Es ist eben diese eine Erzählung. Sie zieht. Sie verkauft. Und so ziert Wien ausgerechnet jetzt, wo aktuell der Titel futsch ist, das Cover des deutschen Stern: „Wien – die lebenswerteste Stadt der Welt“. Zehn Seiten Hommage an Kaffeehäuser, Würstelstände, Walzer und Riesenrad. Und natürlich der Gemeindebau. Der mit dem Pool am Dach. Als gäbe es nur solche – und als hätten sie alle ausnahmslos lauschige Innenhöfe. Nicht falsch verstehen. Wien ist eine tolle Stadt. Eine saubere Stadt. Eine gut organisierte Stadt. Die Öffis fahren im Minutentakt. Für 365 Euro im Jahr. Wer da meckert, war lange nicht mehr in -einer anderen europäischen Großstadt.

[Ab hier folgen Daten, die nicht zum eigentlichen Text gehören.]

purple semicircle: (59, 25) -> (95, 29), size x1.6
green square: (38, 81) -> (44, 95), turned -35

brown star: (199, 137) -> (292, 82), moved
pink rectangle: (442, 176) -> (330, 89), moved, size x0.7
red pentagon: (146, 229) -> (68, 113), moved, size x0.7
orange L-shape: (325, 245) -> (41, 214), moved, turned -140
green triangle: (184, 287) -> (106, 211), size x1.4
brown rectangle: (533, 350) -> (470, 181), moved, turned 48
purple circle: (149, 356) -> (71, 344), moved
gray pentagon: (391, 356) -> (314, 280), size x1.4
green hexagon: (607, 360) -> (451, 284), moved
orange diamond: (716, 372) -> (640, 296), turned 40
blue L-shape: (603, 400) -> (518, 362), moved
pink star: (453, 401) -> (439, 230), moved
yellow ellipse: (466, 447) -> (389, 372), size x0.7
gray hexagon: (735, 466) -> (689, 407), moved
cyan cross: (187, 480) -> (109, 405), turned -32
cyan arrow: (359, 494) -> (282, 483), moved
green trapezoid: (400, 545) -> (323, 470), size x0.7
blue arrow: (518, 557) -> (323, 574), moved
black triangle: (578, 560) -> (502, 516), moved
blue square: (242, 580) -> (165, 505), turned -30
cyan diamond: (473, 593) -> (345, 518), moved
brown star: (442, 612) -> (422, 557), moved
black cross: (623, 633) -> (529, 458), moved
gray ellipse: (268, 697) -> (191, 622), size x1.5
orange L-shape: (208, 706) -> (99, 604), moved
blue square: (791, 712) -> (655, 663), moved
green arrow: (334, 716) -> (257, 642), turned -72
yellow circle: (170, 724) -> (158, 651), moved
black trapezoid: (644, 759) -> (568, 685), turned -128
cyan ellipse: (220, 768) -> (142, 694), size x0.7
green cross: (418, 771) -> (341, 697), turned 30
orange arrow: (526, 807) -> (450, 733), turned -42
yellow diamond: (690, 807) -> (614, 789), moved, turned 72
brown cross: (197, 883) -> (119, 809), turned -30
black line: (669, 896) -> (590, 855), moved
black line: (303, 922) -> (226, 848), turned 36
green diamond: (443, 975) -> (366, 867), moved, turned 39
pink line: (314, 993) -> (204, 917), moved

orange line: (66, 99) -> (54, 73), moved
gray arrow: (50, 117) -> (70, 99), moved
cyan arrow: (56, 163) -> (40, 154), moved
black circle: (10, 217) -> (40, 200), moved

Nicht alle wohnen in Wien schön. Ziemlich viele sogar ziemlich teuer

Das andere Wien

Und doch gibt es eine zweite Erzählung. Eine, die nicht auf Plakaten steht. Eine, die auch im Wahlkampf nur schemenhaft durchschimmerte. Zu schrill von den einen. Zu verhalten von den anderen. Dabei wären offene Worte nötig gewesen. Und sei es nur der guten Ordnung halber. Wien rechnet heuer mit einem Defizit von 3,8 Milliarden Euro. Mehr als doppelt so viel wie im Vorjahr. Die Arbeitslosenquote liegt bei zwölf Prozent. Die Jugendarbeitslosigkeit steigt. In den Volksschulen kann jedes zweite Kind der ersten Klasse nicht ausreichend Deutsch, um dem Unterricht folgen zu können.

Das viel beschworene Konzept der „sozialen Durchmischung“? Funktioniert in einzelnen Vorzeige-Gemeindebauten. Aber eben nur dort. In vielen Bezirken scheitert es. Nicht an der Idee, sondern an der Realität. Wien wächst. Das ist prinzipiell eine gute Nachricht. Nur kann die Stadt mit dem Wachstum nicht mithalten. Siehe Schulen. Siehe Wohnraum. Zu der Erzählung der „lebenswertesten Stadt“ der Welt gehört auch das dazu. Nicht alle wohnen schön. Ziemlich viele sogar ziemlich teuer.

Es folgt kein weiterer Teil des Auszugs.